The questioned Order relevantly states:
In the resolution of the economic issues, the Company urges us to consider among
others, present costs of living, its financial capacity, the present wages being paid by
the other cargo handlers at the North Harbor, and the fact that the present average
wage of its workers is P127.75 a day, which is higher than the statutory minimum
wage of P118.00 a day. The Company's evidence, consisting of its financial
statements for the past three years, shows that its net income was P743,423.45 for
1989, P2,108,569.03 for 1990, and P1,479,671.84 for 1991, or an average of
P1,443,885.10 over the three-year period. It argues that for just the first year of
effectivity of the CBA, the Company's proposals on wages, effect thereof on
overtime, 13th month pay, and vacation and sick leave commutation, will cost about
P520,723,44, or 35.19% of its net income for 1991. The Company likewise urges us
to consider the multiplier effect of its proposals on the second and third years of the
CBA. As additional argument, the Company manifests that a portion of its pier will
undergo a six-month to one-year renovation starting January 1993.

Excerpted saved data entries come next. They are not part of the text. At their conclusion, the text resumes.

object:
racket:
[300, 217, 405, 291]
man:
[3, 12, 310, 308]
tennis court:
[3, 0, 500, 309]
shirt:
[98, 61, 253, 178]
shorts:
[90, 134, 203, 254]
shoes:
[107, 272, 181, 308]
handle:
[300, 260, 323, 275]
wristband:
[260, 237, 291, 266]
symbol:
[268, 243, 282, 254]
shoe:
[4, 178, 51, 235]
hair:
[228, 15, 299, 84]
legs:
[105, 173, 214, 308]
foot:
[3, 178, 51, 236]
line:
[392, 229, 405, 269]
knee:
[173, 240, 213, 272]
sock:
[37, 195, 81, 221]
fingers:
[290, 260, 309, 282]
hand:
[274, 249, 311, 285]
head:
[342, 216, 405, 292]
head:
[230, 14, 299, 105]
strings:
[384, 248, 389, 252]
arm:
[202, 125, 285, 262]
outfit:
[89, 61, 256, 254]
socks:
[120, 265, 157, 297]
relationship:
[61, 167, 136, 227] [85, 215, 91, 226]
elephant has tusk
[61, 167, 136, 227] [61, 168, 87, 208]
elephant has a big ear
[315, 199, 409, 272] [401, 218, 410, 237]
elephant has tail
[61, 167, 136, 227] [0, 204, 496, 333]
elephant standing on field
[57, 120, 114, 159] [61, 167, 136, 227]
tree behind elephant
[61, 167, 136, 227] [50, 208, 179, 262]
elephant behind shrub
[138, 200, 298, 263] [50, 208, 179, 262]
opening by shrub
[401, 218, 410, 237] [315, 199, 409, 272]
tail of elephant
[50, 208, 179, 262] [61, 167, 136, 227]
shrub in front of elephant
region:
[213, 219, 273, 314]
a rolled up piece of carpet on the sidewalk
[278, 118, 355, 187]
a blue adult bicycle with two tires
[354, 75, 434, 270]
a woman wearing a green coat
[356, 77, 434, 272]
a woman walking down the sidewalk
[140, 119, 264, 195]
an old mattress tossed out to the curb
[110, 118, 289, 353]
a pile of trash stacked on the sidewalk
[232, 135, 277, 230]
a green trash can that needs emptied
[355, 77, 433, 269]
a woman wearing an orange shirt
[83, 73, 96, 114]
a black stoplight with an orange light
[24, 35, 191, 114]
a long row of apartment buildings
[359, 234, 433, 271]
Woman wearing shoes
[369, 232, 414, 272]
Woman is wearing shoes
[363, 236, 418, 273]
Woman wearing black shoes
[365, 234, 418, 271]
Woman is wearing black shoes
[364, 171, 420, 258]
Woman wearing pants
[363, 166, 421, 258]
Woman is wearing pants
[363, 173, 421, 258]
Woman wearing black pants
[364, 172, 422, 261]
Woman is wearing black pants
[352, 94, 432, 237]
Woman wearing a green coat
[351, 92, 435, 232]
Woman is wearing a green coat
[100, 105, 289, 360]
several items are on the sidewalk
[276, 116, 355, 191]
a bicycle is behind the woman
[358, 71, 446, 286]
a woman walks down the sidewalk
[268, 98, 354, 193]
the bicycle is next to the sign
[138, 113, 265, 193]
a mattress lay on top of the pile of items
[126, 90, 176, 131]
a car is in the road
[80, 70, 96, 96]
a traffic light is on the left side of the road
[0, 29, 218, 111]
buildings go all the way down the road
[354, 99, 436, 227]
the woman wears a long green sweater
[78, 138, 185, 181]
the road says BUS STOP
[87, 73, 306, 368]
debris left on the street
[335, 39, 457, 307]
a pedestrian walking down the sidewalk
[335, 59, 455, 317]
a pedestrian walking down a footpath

On the other hand, the Union's main line of argument that is, aside from being
within the financial capacity of the Company to grant, its demands are fair and
reasonable is not supported by evidence controverting the Company's own
presentation of its financial capacity. The Union in fact uses statements of the
Company for 1989-1991, although it interprets these data as sufficient justification for
its own proposals. It also draws our attention to the bargaining history of the parties,
particularly the 1988 negotiations during which the company was able to grant wage
increases despite operational losses.
Balancing the right of the Company to remain viable and to just returns to its investments
with right of the Union members to just
rewards for their labors, we find the following award to be fair and reasonable . . . . 11

It is evident that the above portion of the impugned Order is based on well-studied evidence. The
conclusions reached by public respondent in the discharge of her statutory duty as compulsory
arbitrator, demand the high respect of this Court. The study and settlement of these disputes fall
within public respondent's distinct administrative expertise. She is especially trained for this delicate
task, and she has within her cognizance such data and information as will assist her in striking the
equitable balance between the needs of management, labor and the public. Unless there is clear

showing of grave abuse of discretion, this Court cannot and will not interfere with the labor expertise
of public respondent Secretary of Labor.
IN VIEW WHEREOF, public respondents Order, dated March 4, 1993, and Resolution, dated June 8,
1993, are hereby MODIFIED to exclude foremen and legal secretaries from the rank-and-file
bargaining unit represented by private respondent union, and to fix the date of effectivity of the fiveyear collective bargaining agreement between petitioner corporation and private respondent union
on March 4, 1993. No costs.
SO ORDERED.
Narvasa, C.J., Bidin, Regalado and Mendoza, JJ., concur.